* **PROVIDED INFORMATION**
=-=-=
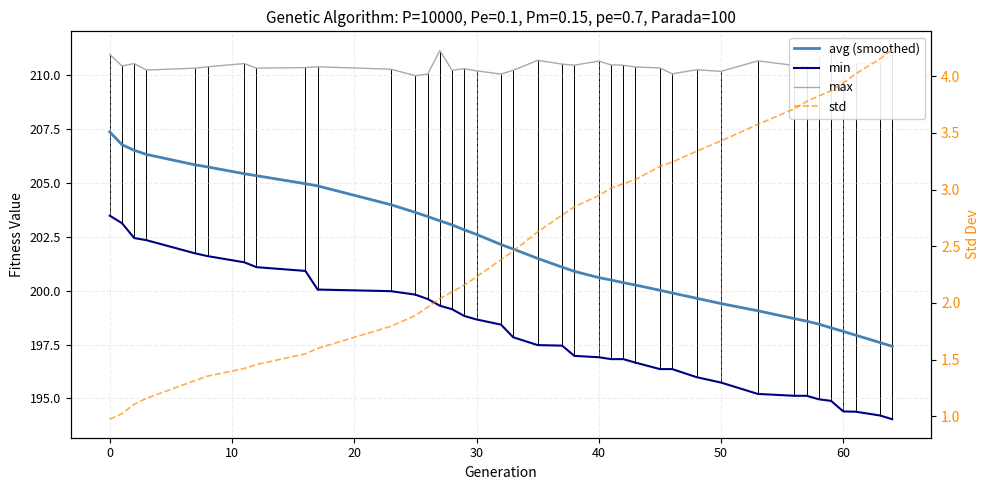

True or false: max and std cross at least once.

False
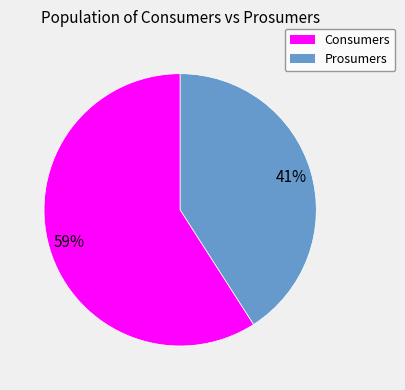

To the nearest percent, what portion does Prosumers represent?

41%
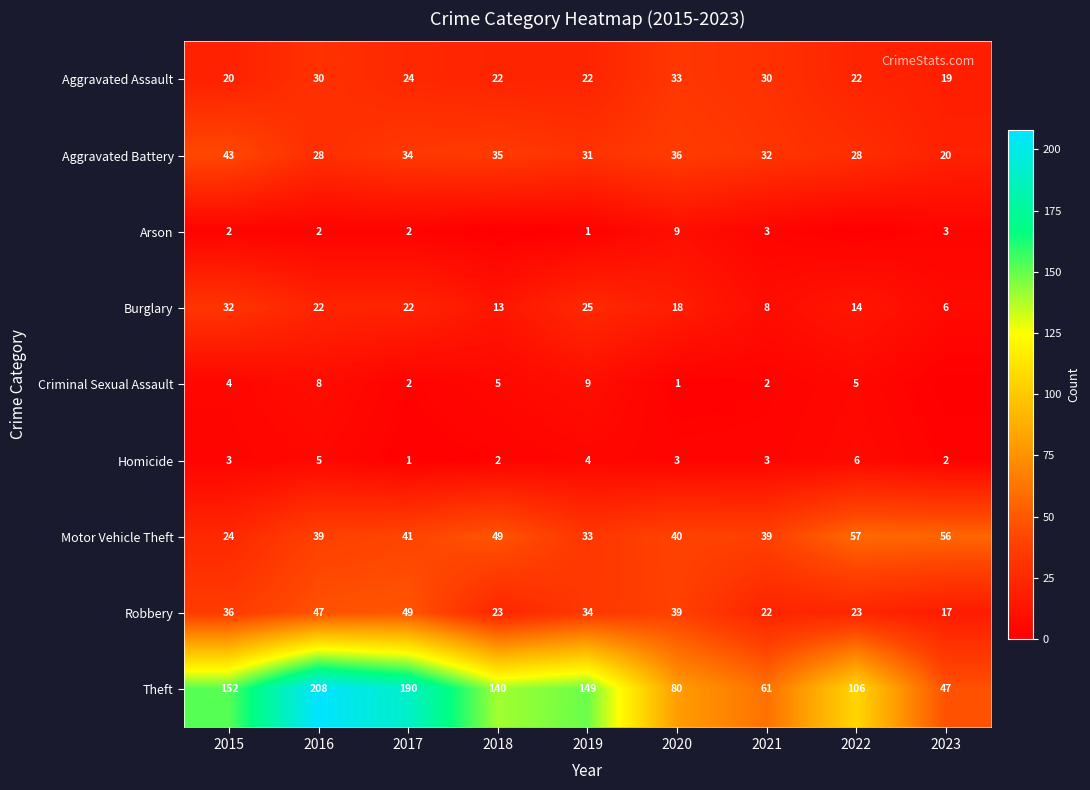

At which category does the chart reach its minimum across all series?

2018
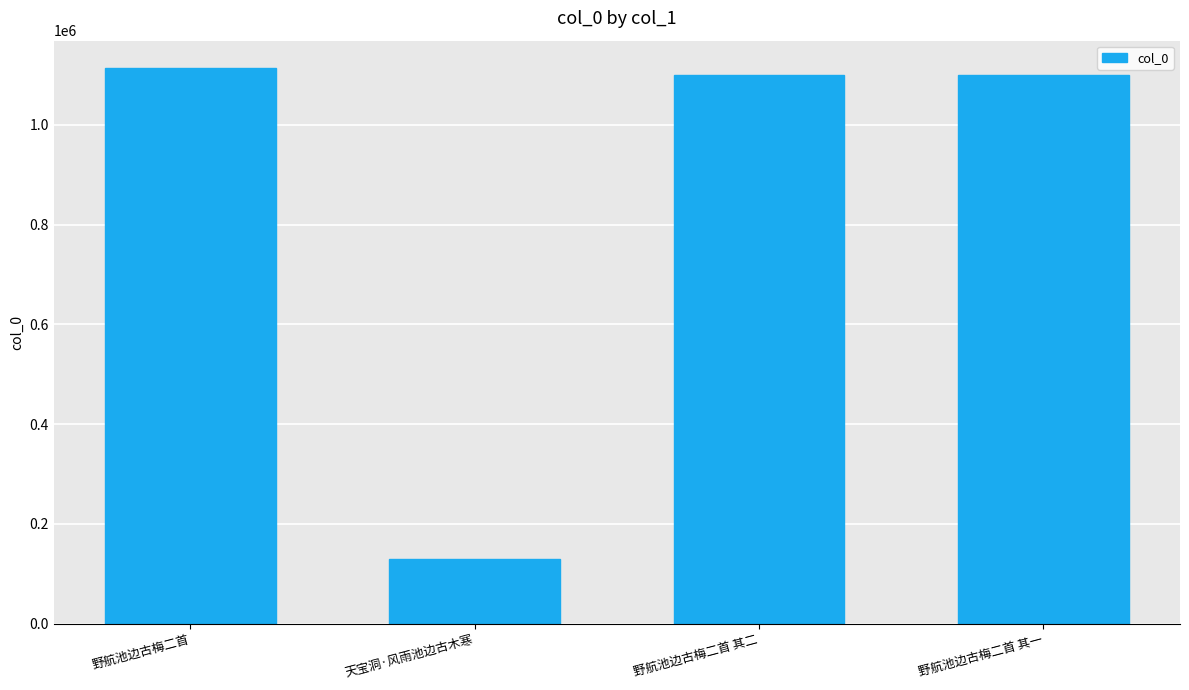

What is the smallest value displayed?

128541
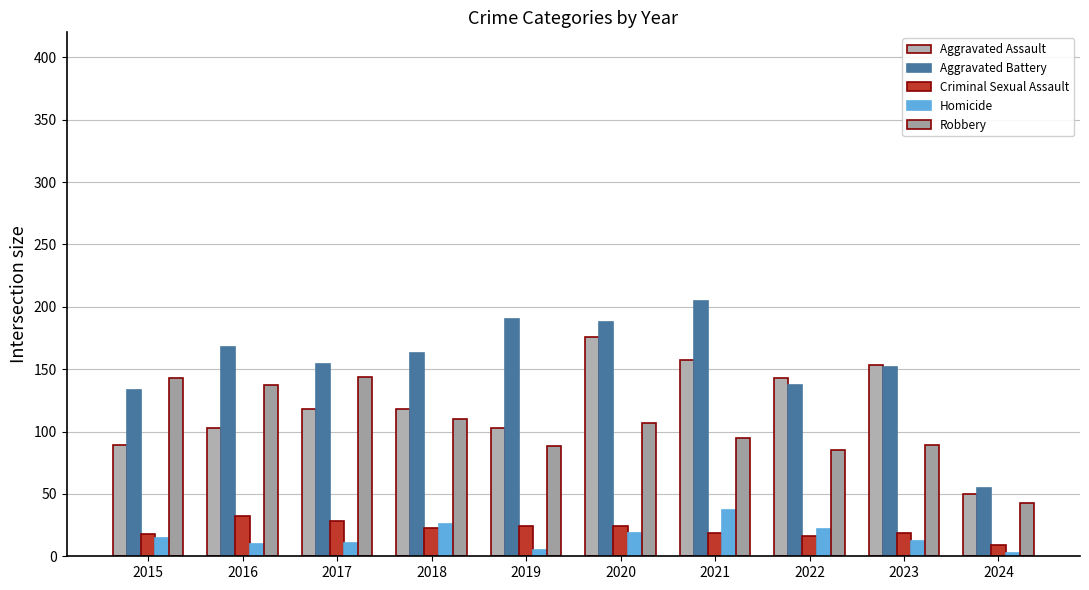

How many bars are there in total?

50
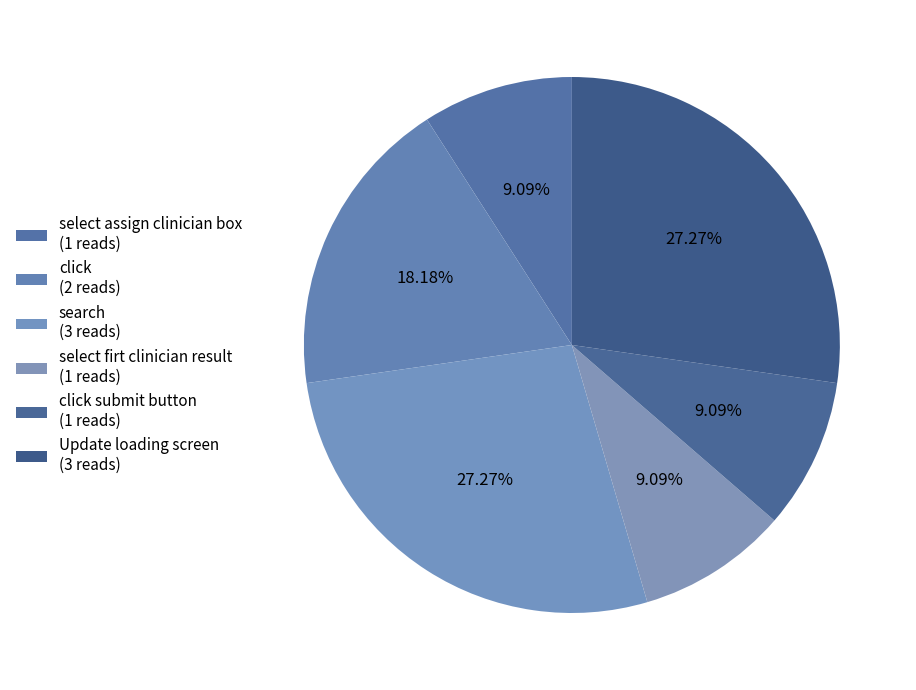

Rank the categories by value from lowest to highest.

select assign clinician box, select firt clinician result, click submit button, click, search, Update loading screen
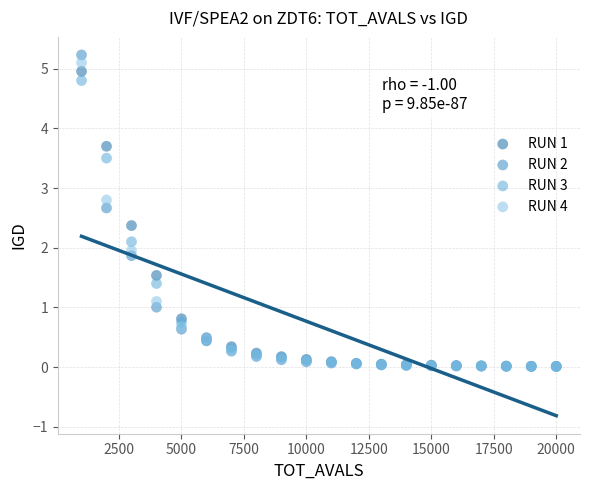

What are all the series names shown in the legend?

RUN 1, RUN 2, RUN 3, RUN 4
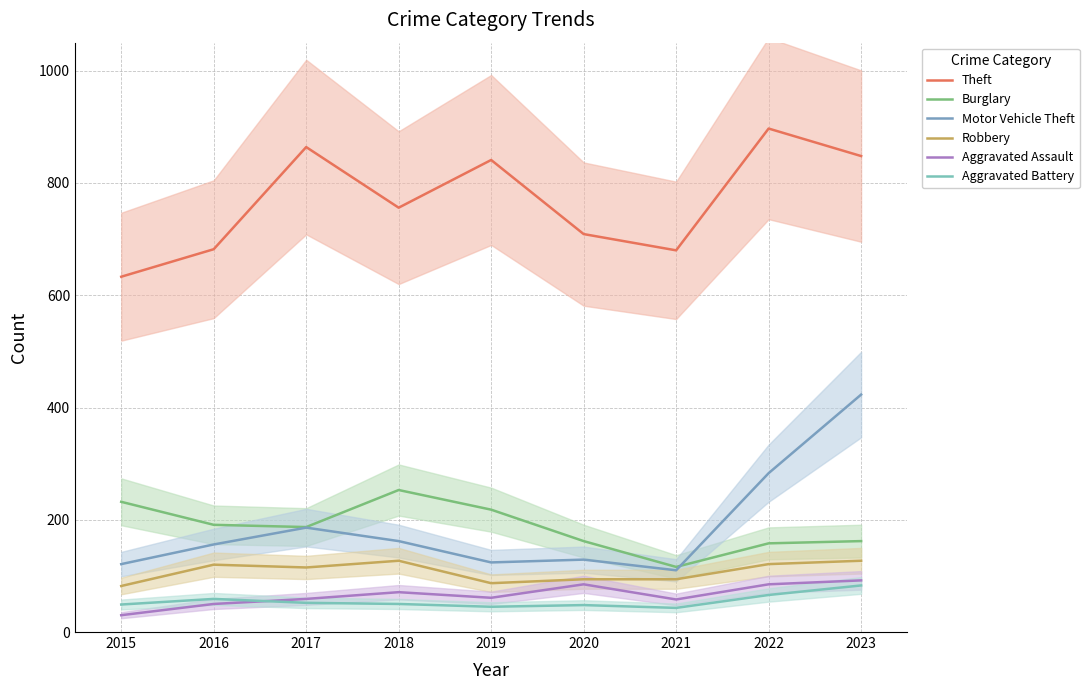

True or false: Aggravated Battery and Motor Vehicle Theft intersect in this chart.

False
=-=-=
Rewrite the records from the line containing "Rank the categories" through the line containing "RUN 1, RUN 2, RUN 3, RUN 4", switching "lowest" to "smallest" and changing nothing else. Leave the pictures out of your answer.

* **RESULT**
Rank the categories by value from smallest to highest.

select assign clinician box, select firt clinician result, click submit button, click, search, Update loading screen

What are all the series names shown in the legend?

RUN 1, RUN 2, RUN 3, RUN 4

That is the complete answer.